*Items from a data source*.
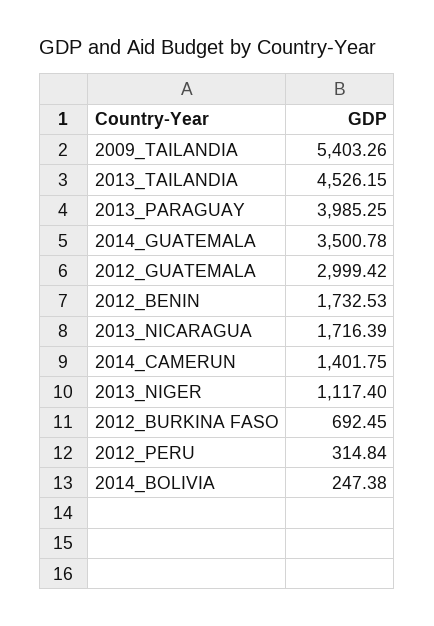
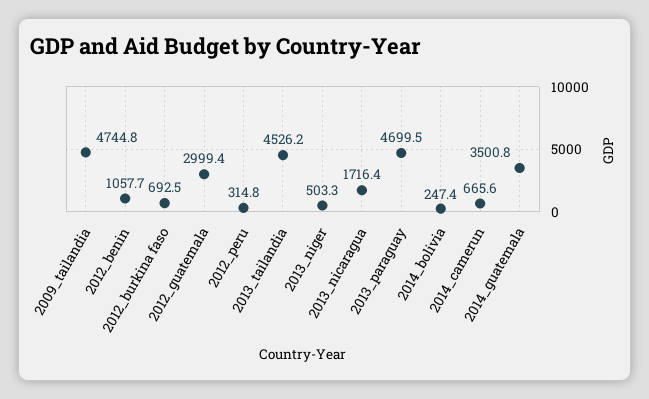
2009_TAILANDIA: 5403.26 -> 4744.8
2013_PARAGUAY: 3985.25 -> 4699.5
2012_BENIN: 1732.53 -> 1057.7
2014_CAMERUN: 1401.75 -> 665.6
2013_NIGER: 1117.4 -> 503.3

*DIRECTIVE*. Leaving the pictures out, give back each line above exactly.

*WRITTEN RESPONSE*.
2009_TAILANDIA: 5403.26 -> 4744.8
2013_PARAGUAY: 3985.25 -> 4699.5
2012_BENIN: 1732.53 -> 1057.7
2014_CAMERUN: 1401.75 -> 665.6
2013_NIGER: 1117.4 -> 503.3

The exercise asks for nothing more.